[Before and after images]
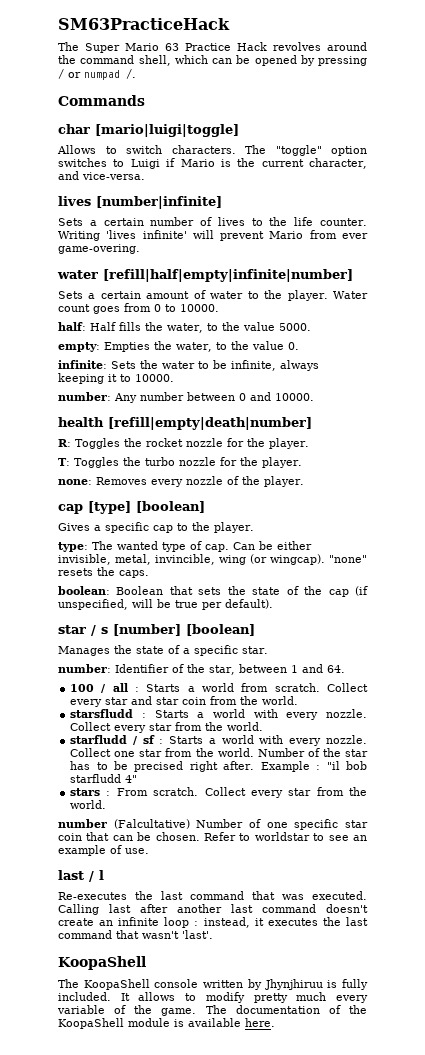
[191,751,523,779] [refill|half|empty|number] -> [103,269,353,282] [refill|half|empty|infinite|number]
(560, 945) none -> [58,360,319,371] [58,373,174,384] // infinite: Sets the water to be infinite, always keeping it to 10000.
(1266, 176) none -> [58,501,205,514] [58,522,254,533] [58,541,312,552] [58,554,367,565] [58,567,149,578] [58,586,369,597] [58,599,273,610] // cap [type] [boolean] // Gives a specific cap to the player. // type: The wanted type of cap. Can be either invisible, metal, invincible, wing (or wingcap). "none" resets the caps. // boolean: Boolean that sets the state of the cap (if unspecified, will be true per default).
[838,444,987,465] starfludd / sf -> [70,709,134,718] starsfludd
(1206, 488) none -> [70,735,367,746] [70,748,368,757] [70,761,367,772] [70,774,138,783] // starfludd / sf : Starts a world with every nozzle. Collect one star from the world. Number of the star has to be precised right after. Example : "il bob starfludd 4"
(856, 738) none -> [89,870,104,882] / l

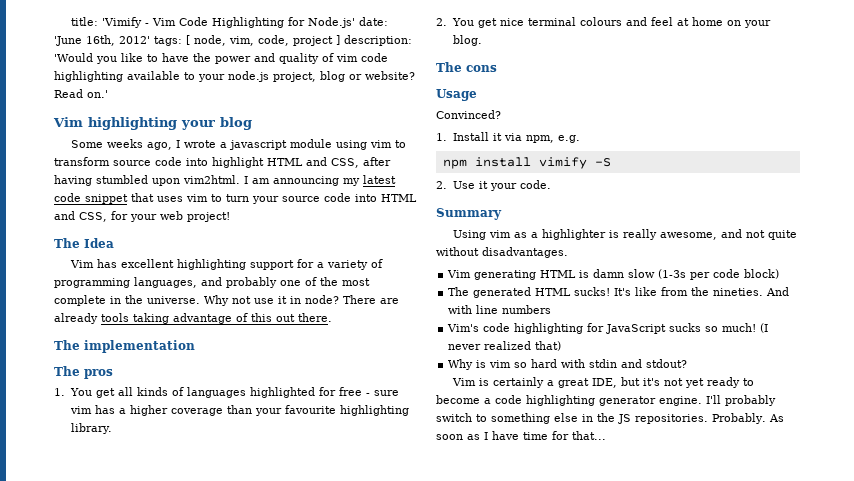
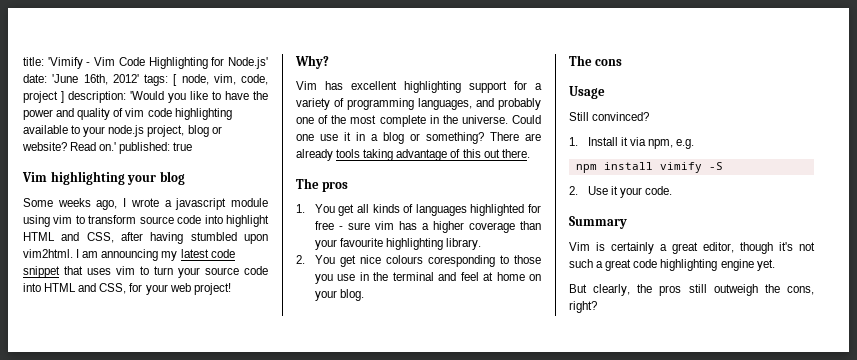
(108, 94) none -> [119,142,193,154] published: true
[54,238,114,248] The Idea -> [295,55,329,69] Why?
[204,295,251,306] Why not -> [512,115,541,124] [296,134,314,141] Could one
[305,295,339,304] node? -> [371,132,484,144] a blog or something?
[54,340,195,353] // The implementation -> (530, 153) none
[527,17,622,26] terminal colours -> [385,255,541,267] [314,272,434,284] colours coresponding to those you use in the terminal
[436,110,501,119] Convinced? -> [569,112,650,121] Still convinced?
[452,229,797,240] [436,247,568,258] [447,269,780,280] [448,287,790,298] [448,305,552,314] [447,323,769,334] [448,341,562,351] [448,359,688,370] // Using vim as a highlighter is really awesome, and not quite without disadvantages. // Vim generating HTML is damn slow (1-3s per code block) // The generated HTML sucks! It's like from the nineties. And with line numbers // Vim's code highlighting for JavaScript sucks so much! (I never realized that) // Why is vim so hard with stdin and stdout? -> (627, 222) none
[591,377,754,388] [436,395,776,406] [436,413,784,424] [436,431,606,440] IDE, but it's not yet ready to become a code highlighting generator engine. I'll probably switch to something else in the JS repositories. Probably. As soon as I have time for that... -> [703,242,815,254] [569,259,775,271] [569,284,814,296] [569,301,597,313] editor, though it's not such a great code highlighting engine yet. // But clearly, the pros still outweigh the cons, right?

Problem to solve:
Give back each line above exactly, with pictures dropped.

Answer space:
[191,751,523,779] [refill|half|empty|number] -> [103,269,353,282] [refill|half|empty|infinite|number]
(560, 945) none -> [58,360,319,371] [58,373,174,384] // infinite: Sets the water to be infinite, always keeping it to 10000.
(1266, 176) none -> [58,501,205,514] [58,522,254,533] [58,541,312,552] [58,554,367,565] [58,567,149,578] [58,586,369,597] [58,599,273,610] // cap [type] [boolean] // Gives a specific cap to the player. // type: The wanted type of cap. Can be either invisible, metal, invincible, wing (or wingcap). "none" resets the caps. // boolean: Boolean that sets the state of the cap (if unspecified, will be true per default).
[838,444,987,465] starfludd / sf -> [70,709,134,718] starsfludd
(1206, 488) none -> [70,735,367,746] [70,748,368,757] [70,761,367,772] [70,774,138,783] // starfludd / sf : Starts a world with every nozzle. Collect one star from the world. Number of the star has to be precised right after. Example : "il bob starfludd 4"
(856, 738) none -> [89,870,104,882] / l

(108, 94) none -> [119,142,193,154] published: true
[54,238,114,248] The Idea -> [295,55,329,69] Why?
[204,295,251,306] Why not -> [512,115,541,124] [296,134,314,141] Could one
[305,295,339,304] node? -> [371,132,484,144] a blog or something?
[54,340,195,353] // The implementation -> (530, 153) none
[527,17,622,26] terminal colours -> [385,255,541,267] [314,272,434,284] colours coresponding to those you use in the terminal
[436,110,501,119] Convinced? -> [569,112,650,121] Still convinced?
[452,229,797,240] [436,247,568,258] [447,269,780,280] [448,287,790,298] [448,305,552,314] [447,323,769,334] [448,341,562,351] [448,359,688,370] // Using vim as a highlighter is really awesome, and not quite without disadvantages. // Vim generating HTML is damn slow (1-3s per code block) // The generated HTML sucks! It's like from the nineties. And with line numbers // Vim's code highlighting for JavaScript sucks so much! (I never realized that) // Why is vim so hard with stdin and stdout? -> (627, 222) none
[591,377,754,388] [436,395,776,406] [436,413,784,424] [436,431,606,440] IDE, but it's not yet ready to become a code highlighting generator engine. I'll probably switch to something else in the JS repositories. Probably. As soon as I have time for that... -> [703,242,815,254] [569,259,775,271] [569,284,814,296] [569,301,597,313] editor, though it's not such a great code highlighting engine yet. // But clearly, the pros still outweigh the cons, right?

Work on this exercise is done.